Clicking on one of Skinner’s friends, local duo Pets, I found a page with no music, but with a link to another MySpace page for the band, which listed an upcoming CD-release gig on July 14 at Old Ironsides. That page’s embedded MP3 player launched the song “Backseat,” a sexy Jesus and Mary Chain-style rocker.

One of Pets’ friends is Deathray. After clicking on a page that featured four songs, including a demo of an upbeat, dance-friendly tune, “The Only One,” I clicked on one of Deathray’s friends, Goodmornings, which launched a sweet modern pedal-steel-laced Americana tune, “All My Good Intentions.” From there, I clicked on Nevada City band Golden Shoulders, but the music player wouldn’t launch any of the four songs there, so I clicked on one of their friends, Lee Bob, which launched the song “Columbia.”

I should point out that the downside of this kind of daisy-chain MySpace listening is that sometimes you can get stuck in a loop inside one genre, because all the acts you’re clicking on have friends that sound similar. The upside is that if you want to explore a set of local music with similar aesthetic touchstones, this makes it pretty easy.

From Lee Bob, I clicked on Prairie Dog, which launched a Tom Waits-style saloon number called “Black Haired Man,” and then I opted to get out of the Americana loop by choosing Rock the Light over Ruebi (who’s great, but it was time for something different). The player on the band’s page launched “Summer We All Got Laid,” which is a great name for a Bic-lighter Bowie-esque rave-up. And from Rock the Light, I navigated to the MegaCools, which launched “You Don’t Send Me No Flowers,” a repetitive but effective punk tune with a riff mutated from the old Spencer Davis Group tune “I’m a Man.”

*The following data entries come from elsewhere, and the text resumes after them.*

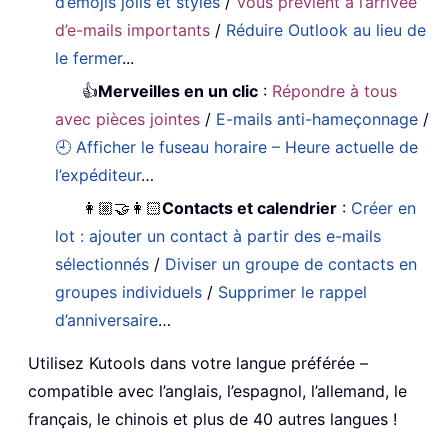
d’emojis jolis et stylés
/
Vous prévient à l’arrivée
d’e-mails importants
/
Réduire Outlook au lieu de
le fermer
...
👍
Merveilles en un clic
:
Répondre à tous
avec pièces jointes
/
E-mails anti-hameçonnage
/
🕘 Afficher le fuseau horaire – Heure actuelle de
l’expéditeur
…
👩🏼‍🤝‍👩🏻
Contacts et calendrier
:
Créer en
lot : ajouter un contact à partir des e-mails
sélectionnés
/
Diviser un groupe de contacts en
groupes individuels
/
Supprimer le rappel
d’anniversaire
…
Utilisez Kutools dans votre langue préférée –
compatible avec l’anglais, l’espagnol, l’allemand, le
français, le chinois et plus de 40 autres langues !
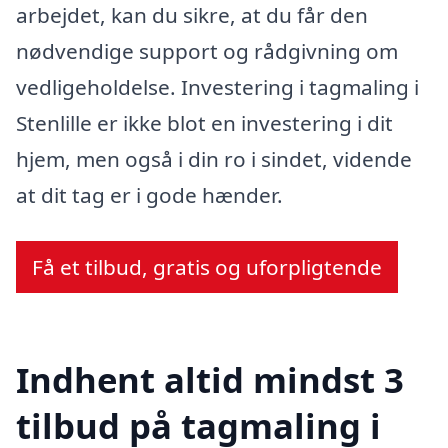
arbejdet, kan du sikre, at du får den
nødvendige support og rådgivning om
vedligeholdelse. Investering i tagmaling i
Stenlille er ikke blot en investering i dit
hjem, men også i din ro i sindet, vidende
at dit tag er i gode hænder.
Få et tilbud, gratis og uforpligtende
Indhent altid mindst 3
tilbud på tagmaling i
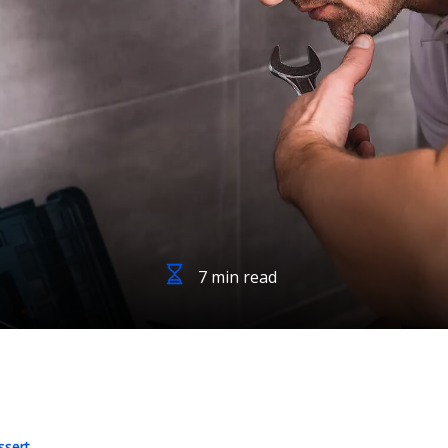
7 min read
ssert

Next was the apparently now-disbanded Fetus Deathsquad, which launched a techno tune called “Iron Man” that wasn’t a Black Sabbath cover. Fetus Deathsquad has 3,985 friends, and I couldn’t find a local act on the first page of its friends list (although no-talent MySpace celebrity Tila Tequila was there), so I clicked on local venue Red Square and found Coloma-based psychedelic duo Chorused the Animals, which launched the trippy “O Feed Us, O Fend Us,” a tune that would have been right at home on Virgin Records in 1972 when that label was an import-only haven for lysergic oddballs.

And that seemed like a good place to stop this lazy man’s excuse for churning out a sickbed column.